Do I exactly know what the slot should be? No, I do not, but I suspect it should be somewhere between twenty and thirty inches. So, once those fish get bigger than the upper limit, we protect them. What about the derby, you might ask? Or the big lunker on the wall? It might be possible to have a trophy fishery for those over forty inches that could be controlled with a tag system. However, there is such concern about quota management that the tag concept might freak people out. In today’s world, I don’t understand why folks cannot simply take some measurements and photos and get a reproduction mount for that catch of a lifetime. As for edibility, those big fish are very poor eating compared with a twenty-four inch fish.
Some may think that this effort is only an anti-commercial push that blames commercial exploitation for all the problems with striped bass. It is not intended to be. The primary point to make is that the fish do not care who kills them. A dead fish is a dead fish. Everyone who catches striped bass needs to recognize that he or she has an impact. But I do believe that managing for two different user groups changes the management philosophy, in my opinion, to the detriment of the resource.
There is also the argument that since environmental conditions often dictate the level of spawning success, you don’t have to protect all those BOFs.
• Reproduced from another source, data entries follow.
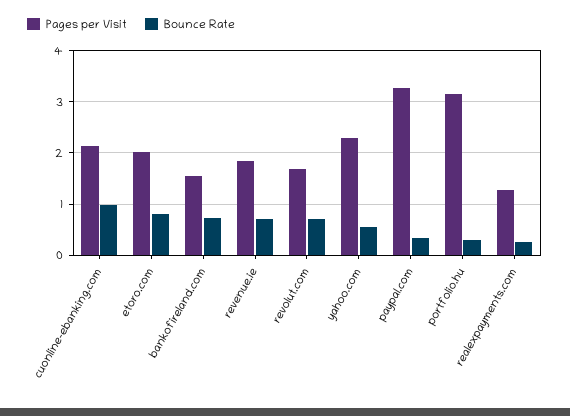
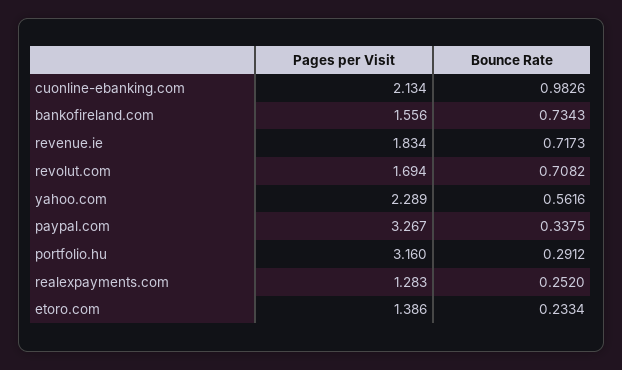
Pages per Visit, etoro.com: 2 -> 1.386
Bounce Rate, etoro.com: 0.8 -> 0.2334

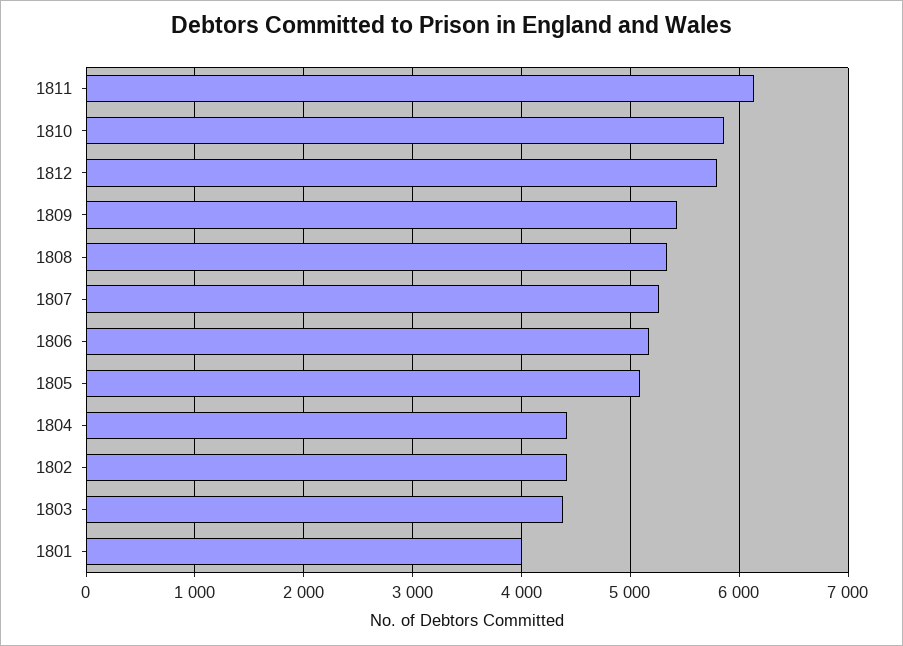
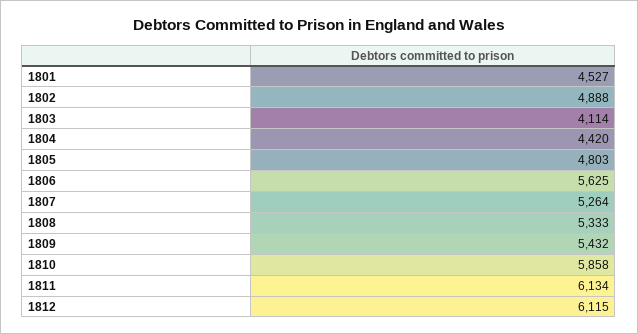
1812: 5800 -> 6115
1806: 5200 -> 5625
1805: 5100 -> 4803
1802: 4400 -> 4888
1803: 4400 -> 4114
1801: 4000 -> 4527

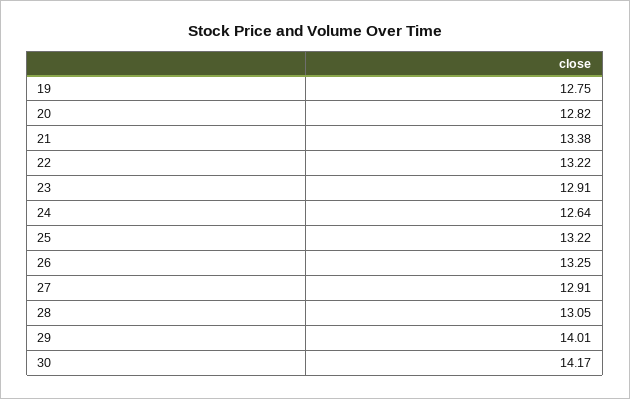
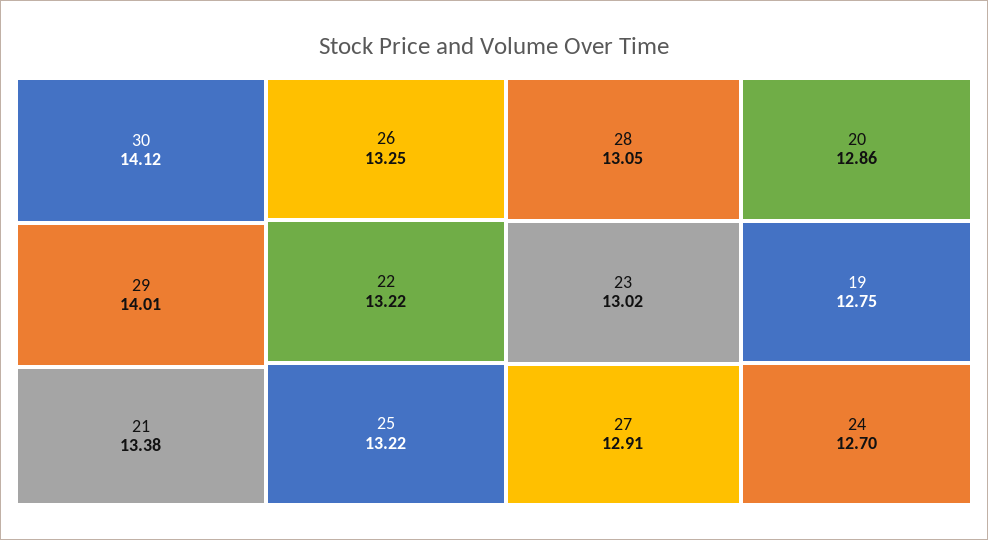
20: 12.82 -> 12.86
23: 12.91 -> 13.02
24: 12.64 -> 12.7
30: 14.17 -> 14.12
But with striped bass and many of the other species that anglers like to chase, what we can expect is the unexpected. We are going to have more variability in weather extremes, which will impact the forage base. The forage base will determine where the fish are. We therefore need to have as much of a buffer as possible. Why not have as many BOFs as possible to produce an off the charts Young-of-the-Year Index?
I simply see no reason why game fish and slot limits for striped bass cannot work. In fact, they would work better together and would go a long way to helping maintain this fishery and produce the highest economic benefit to the nation. They would also make a quality experience that is sustainable and still allow people the opportunity to take home a wild-caught meal.
Do I think that striped bass are on the verge of a collapse like in the late 1970s and early ’80s? If the assessment is anywhere near correct, I do not. If the numbers are incorrect, it will be one of the biggest fisheries science blunders in history, with a species that has been the subject of more research and studies than just about any other finfish.
But does this mean that the collective we can put the ship on autopilot and lounge around? Not likely! We know there are icebergs out there and now is the time to be turning the wheel. In fisheries management issues, I am often reminded of Henry Bigelow’s quote, “The price of strong marine resources is constant vigilance.” All of us who care need to be constantly watching and participating in the management process. Don’t always rely on the other guy to do it.